▸ Exercise requirements:
Reproduce, character for character, the stretch from the beginning of the records through the line that contains "Сайт от bmb2 @ 2024", including that line.

Dataset entries
——————————

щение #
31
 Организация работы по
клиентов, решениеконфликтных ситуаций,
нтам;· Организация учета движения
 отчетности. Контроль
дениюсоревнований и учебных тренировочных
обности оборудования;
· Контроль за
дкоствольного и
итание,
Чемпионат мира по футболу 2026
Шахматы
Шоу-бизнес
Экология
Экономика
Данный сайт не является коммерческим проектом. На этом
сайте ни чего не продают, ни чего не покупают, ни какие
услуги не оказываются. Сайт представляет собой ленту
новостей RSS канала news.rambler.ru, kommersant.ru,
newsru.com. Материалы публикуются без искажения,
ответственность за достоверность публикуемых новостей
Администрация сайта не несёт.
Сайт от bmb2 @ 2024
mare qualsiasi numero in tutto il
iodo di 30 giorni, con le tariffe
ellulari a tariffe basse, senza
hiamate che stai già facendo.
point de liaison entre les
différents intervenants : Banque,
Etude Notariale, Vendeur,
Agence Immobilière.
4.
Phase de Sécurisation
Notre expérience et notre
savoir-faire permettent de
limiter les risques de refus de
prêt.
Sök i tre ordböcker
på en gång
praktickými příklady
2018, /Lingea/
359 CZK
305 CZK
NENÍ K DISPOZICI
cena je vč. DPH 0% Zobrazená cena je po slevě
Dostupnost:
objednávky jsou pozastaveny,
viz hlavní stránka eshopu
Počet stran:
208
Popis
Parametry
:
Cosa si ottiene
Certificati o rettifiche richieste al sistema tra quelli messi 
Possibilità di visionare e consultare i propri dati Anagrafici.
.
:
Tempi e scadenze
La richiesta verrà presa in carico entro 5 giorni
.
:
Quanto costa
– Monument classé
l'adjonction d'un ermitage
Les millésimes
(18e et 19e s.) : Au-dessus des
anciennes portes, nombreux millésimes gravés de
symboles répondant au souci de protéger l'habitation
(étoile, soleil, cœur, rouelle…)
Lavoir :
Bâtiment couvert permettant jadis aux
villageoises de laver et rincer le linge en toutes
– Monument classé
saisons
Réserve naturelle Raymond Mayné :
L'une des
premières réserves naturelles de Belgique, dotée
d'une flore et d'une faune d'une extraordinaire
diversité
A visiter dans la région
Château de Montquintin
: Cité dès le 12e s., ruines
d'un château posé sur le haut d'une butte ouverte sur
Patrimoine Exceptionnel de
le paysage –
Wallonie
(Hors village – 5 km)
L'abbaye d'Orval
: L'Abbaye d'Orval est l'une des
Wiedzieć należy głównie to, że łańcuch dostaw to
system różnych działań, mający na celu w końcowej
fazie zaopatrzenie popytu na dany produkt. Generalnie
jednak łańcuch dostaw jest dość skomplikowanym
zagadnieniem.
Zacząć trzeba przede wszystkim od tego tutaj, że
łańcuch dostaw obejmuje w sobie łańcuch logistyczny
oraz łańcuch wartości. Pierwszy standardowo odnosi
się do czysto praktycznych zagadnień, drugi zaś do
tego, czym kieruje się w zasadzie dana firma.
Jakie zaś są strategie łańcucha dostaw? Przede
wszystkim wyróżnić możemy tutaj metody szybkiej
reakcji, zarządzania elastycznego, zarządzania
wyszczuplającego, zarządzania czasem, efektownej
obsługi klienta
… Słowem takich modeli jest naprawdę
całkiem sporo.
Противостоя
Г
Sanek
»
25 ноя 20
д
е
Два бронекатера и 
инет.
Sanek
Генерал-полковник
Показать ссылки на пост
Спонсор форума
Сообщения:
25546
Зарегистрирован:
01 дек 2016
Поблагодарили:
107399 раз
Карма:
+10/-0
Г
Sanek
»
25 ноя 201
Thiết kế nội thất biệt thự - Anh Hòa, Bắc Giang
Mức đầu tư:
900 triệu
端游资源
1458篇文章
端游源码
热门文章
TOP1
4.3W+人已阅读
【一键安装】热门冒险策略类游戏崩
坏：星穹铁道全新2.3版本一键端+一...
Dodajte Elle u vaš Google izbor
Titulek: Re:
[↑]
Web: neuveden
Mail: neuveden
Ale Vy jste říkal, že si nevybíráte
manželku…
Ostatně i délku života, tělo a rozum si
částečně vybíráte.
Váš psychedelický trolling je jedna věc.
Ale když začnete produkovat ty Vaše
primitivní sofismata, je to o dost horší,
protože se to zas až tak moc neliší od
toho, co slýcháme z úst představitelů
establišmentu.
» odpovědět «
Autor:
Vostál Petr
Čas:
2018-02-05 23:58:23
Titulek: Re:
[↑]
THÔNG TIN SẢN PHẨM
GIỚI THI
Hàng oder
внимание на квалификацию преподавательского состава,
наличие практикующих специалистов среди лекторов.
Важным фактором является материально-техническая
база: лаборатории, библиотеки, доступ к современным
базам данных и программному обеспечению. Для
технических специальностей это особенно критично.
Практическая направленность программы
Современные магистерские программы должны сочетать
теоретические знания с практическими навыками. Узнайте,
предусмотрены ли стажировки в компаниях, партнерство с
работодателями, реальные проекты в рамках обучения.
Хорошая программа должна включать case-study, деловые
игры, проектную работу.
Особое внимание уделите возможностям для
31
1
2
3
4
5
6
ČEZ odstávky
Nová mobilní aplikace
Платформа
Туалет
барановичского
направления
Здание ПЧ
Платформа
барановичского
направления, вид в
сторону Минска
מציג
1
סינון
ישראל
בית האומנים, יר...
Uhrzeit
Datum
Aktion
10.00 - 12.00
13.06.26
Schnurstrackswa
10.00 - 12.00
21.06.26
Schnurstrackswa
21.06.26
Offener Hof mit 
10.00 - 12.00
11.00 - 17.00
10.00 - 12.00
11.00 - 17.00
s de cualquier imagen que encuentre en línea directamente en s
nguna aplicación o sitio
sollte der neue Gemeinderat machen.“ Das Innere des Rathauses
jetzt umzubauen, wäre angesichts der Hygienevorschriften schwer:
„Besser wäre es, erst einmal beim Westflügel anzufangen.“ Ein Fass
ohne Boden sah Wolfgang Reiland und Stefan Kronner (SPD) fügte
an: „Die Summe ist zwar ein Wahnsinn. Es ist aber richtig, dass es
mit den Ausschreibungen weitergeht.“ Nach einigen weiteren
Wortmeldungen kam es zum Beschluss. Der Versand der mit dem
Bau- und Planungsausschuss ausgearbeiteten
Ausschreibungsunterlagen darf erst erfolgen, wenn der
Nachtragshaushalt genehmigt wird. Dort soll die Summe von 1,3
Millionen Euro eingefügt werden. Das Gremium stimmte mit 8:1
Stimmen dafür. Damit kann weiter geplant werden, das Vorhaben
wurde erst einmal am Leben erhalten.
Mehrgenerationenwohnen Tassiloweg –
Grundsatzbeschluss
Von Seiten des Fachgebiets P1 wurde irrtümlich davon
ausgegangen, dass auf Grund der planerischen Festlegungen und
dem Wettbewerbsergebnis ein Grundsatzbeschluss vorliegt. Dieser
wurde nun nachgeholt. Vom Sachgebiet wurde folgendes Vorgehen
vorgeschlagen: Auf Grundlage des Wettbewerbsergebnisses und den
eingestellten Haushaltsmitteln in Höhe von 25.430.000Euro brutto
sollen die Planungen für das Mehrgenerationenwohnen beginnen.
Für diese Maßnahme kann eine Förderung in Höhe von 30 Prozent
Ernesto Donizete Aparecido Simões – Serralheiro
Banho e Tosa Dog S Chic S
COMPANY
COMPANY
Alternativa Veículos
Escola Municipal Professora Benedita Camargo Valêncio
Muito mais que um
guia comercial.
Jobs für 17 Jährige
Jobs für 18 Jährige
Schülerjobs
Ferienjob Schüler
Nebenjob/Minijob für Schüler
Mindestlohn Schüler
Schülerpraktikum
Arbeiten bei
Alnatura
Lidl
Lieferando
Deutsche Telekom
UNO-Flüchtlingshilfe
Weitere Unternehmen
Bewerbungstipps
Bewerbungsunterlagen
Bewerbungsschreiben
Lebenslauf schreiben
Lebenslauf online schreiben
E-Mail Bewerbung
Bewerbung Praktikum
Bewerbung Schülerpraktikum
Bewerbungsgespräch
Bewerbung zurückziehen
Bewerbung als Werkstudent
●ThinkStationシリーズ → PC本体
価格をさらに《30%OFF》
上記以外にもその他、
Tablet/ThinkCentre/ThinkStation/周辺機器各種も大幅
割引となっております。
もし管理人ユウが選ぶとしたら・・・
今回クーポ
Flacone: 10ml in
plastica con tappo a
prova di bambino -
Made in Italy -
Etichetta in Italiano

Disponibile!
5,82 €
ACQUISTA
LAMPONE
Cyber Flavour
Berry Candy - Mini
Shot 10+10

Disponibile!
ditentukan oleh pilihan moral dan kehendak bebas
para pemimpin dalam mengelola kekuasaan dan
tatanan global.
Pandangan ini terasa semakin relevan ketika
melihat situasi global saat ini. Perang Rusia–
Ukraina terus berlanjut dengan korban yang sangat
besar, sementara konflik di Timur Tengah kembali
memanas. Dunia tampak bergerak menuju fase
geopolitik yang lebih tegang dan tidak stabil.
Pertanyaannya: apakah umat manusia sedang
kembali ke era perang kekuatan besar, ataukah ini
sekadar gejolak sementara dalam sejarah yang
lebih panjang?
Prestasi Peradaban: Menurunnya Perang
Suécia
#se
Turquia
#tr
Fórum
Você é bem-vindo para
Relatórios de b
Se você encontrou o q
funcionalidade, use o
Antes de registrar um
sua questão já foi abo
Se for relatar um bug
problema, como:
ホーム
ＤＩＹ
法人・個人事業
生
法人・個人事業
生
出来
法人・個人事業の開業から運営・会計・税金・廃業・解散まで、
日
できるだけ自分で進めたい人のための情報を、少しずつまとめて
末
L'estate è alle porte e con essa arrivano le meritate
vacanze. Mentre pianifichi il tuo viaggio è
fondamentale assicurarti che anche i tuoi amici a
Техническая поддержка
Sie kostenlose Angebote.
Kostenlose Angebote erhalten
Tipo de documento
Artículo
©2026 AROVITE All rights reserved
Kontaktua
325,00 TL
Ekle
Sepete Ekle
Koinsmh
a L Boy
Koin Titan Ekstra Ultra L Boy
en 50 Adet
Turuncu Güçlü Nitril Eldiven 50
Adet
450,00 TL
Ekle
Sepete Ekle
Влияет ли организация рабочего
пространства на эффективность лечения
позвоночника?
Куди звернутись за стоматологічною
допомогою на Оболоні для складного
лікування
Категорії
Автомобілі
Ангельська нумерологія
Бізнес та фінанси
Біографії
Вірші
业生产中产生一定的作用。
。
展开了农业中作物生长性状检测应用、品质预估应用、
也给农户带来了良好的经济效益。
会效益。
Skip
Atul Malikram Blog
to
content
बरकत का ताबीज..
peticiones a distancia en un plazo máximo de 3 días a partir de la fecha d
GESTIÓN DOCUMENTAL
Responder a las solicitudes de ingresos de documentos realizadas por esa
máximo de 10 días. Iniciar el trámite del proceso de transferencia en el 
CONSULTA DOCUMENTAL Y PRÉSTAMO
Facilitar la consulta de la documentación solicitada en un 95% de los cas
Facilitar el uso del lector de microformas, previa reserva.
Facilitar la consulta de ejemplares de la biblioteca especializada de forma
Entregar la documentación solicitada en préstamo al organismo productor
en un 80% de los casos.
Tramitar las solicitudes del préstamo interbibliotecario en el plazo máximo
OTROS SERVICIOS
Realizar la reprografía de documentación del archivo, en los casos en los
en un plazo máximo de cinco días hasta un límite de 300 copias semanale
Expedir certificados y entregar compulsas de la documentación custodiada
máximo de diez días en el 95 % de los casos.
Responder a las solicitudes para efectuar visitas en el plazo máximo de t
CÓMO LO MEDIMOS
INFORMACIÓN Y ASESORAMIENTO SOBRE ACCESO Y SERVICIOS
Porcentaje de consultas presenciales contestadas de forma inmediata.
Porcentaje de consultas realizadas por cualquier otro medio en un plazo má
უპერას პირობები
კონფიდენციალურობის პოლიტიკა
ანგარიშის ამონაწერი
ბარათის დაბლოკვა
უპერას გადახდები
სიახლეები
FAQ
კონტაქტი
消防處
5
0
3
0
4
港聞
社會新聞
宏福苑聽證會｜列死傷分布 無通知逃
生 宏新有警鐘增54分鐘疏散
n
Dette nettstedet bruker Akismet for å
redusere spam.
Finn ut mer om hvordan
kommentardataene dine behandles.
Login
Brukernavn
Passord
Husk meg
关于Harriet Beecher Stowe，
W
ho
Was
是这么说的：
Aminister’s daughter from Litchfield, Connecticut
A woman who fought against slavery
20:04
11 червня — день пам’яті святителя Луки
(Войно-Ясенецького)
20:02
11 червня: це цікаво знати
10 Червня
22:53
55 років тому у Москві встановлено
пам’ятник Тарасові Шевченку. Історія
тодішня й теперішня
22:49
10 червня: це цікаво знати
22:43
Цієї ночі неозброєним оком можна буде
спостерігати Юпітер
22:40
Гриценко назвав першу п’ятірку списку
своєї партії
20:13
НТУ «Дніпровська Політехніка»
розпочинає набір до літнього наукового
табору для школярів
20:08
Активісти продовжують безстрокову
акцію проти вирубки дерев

——————————

▸ Answer for the task:
щение #
31
 Организация работы по
клиентов, решениеконфликтных ситуаций,
нтам;· Организация учета движения
 отчетности. Контроль
дениюсоревнований и учебных тренировочных
обности оборудования;
· Контроль за
дкоствольного и
итание,
Чемпионат мира по футболу 2026
Шахматы
Шоу-бизнес
Экология
Экономика
Данный сайт не является коммерческим проектом. На этом
сайте ни чего не продают, ни чего не покупают, ни какие
услуги не оказываются. Сайт представляет собой ленту
новостей RSS канала news.rambler.ru, kommersant.ru,
newsru.com. Материалы публикуются без искажения,
ответственность за достоверность публикуемых новостей
Администрация сайта не несёт.
Сайт от bmb2 @ 2024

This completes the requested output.